Notícias do Tocantins - O juiz da 8ª Zona Eleitoral, José Eustáquio de Melo Júnior, julgou improcedente a Ação de Investigação Judicial Eleitoral (AIJE) movida pelo Partido da Renovação Democrática (PRD) contra o prefeito de Cristalândia e presidente da Associação Tocantinense de Municípios (ATM), Wilson Júnior Carvalho de Oliveira, conhecido como Big Jow (União Brasil). A decisão foi proferida na tarde desta sexta-feira (27) e manteve o mandato do gestor, reeleito em 2024.
A denúncia, apresentada pela candidata Moniele Ribeiro de Assis, aliada do ex-candidato Marcelo Carajás, acusava o prefeito de abuso de poder político por, supostamente, oferecer ajuda jurídica ao ex-vereador Enilson de Souza Luz, o “Rolete”, em troca de apoio eleitoral.
PROVAS CONSIDERADAS FRÁGEIS
Ao analisar o caso, o magistrado afirmou que as provas reunidas - incluindo uma ata notarial com gravação de áudio e o depoimento do próprio Enilson - apresentavam inconsistências, trechos inaudíveis e ausência de nexo causal entre a suposta oferta de favores e o apoio eleitoral.
“Importa salientar que, em virtude da severidade das sanções advindas de uma condenação por abuso de poder político, torna-se imprescindível a apresentação de provas robustas e irrefutáveis”, destacou o juiz.
A gravação, feita por Enilson sem o conhecimento do prefeito, contém trechos de difícil compreensão. Segundo a acusação, o prefeito teria dito “compro sentença”. No entanto, em juízo, o informante afirmou que a frase correta era “cumpro a sentença” - mudança que, segundo o magistrado, compromete a credibilidade da prova.

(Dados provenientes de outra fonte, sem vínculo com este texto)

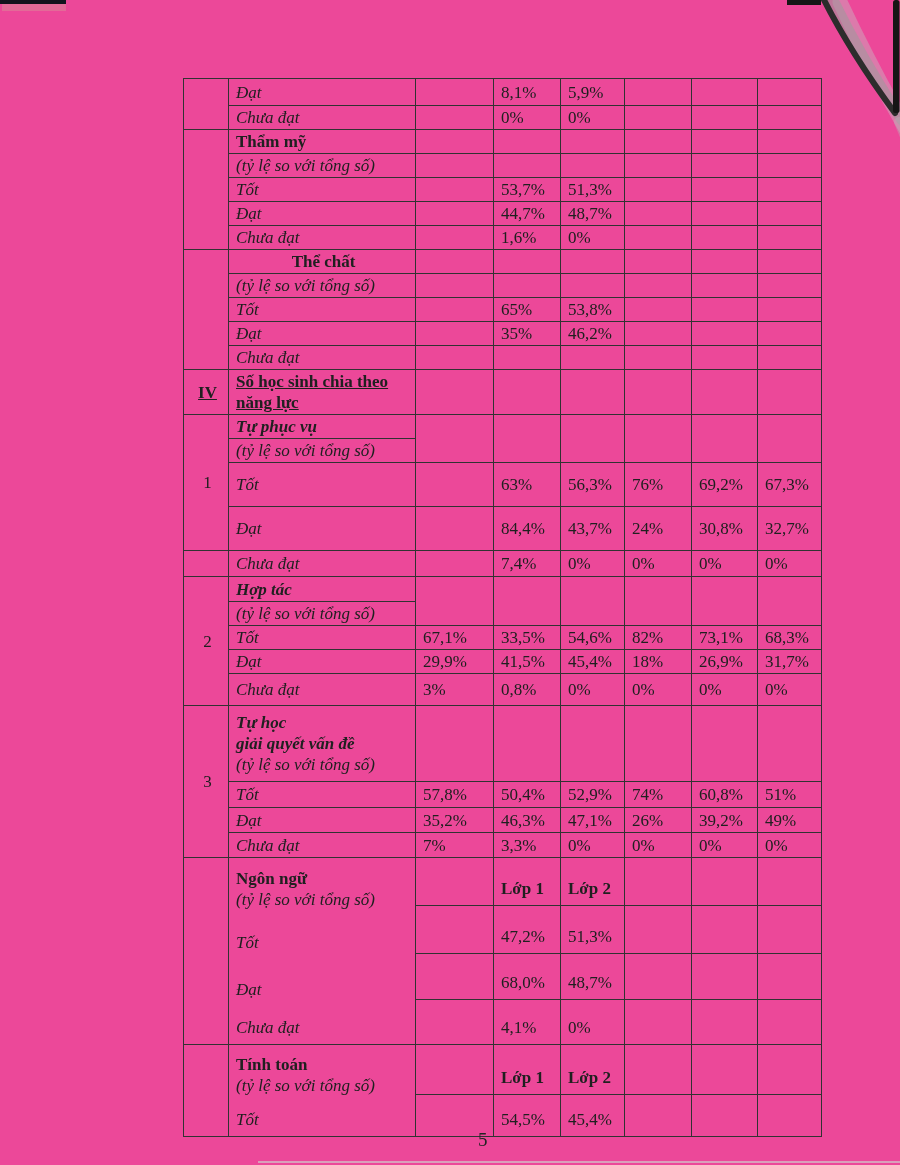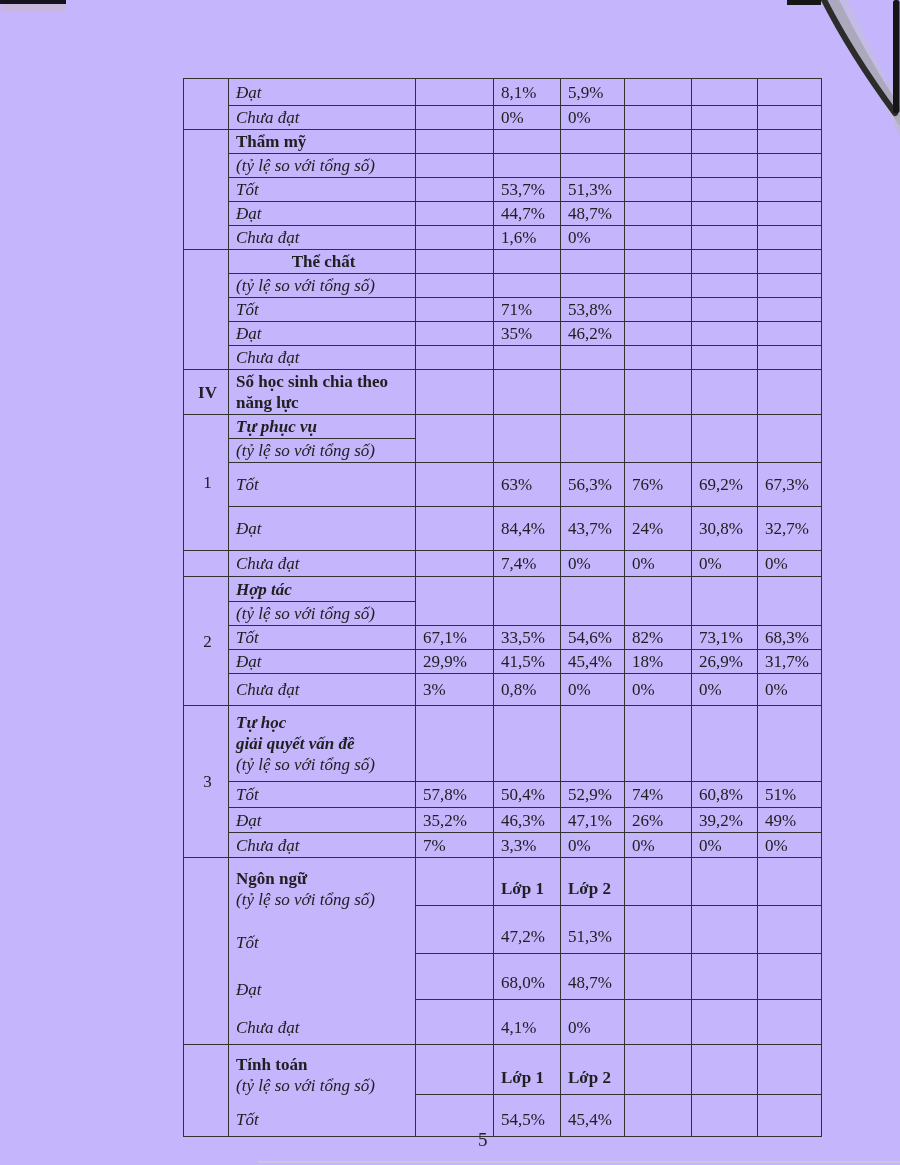"Đạt" .page { background: #c4b5fd -> #ec4899 }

Além disso, o juiz ressaltou que Enilson foi adversário político de Wilson Júnior nas eleições, o que enfraquece o peso de seu testemunho. “A prova demonstra-se a fragilidade material acostada nos autos”, pontuou o magistrado, ao destacar que o denunciante “asseverou que foi adversário político do investigado nas últimas eleições, o que reduz a credibilidade do referido depoimento. Nesse cenário, as provas revelam-se insuficientes para o estabelecimento do nexo de causalidade”, concluiu.
LEIA MAIS
ACUSAÇÃO DO MINISTÉRIO PÚBLICO
Em parecer, o Ministério Público Eleitoral (MPE) recomendou a cassação do mandato. No documento assinado pela promotora Isabelle Rocha Valença Figueiredo, o MPE sustentou que Big Jow teria utilizado a estrutura da Prefeitura para custear a defesa jurídica de Enilson como moeda de troca por apoio político.
As gravações anexadas ao processo continham trechos comprometedores, nos quais interlocutores diziam frases como “quem compra a sentença sou eu” e “o Big Jow foi lá por amizade e o juiz deu causa ganha”. A promotora classificou os áudios como “discursos de intimidação institucional” que colocariam em risco a lisura do processo eleitoral.

DECISÃO FINAL
Mesmo com o parecer favorável à cassação, a Justiça Eleitoral entendeu que as provas careciam de clareza e solidez. Com base na ausência de elementos consistentes, a AIJE foi julgada improcedente, e o prefeito Big Jow permanece no cargo. A decisão ainda pode ser alvo de recurso por parte do Ministério Público Eleitoral ou da parte autora da ação.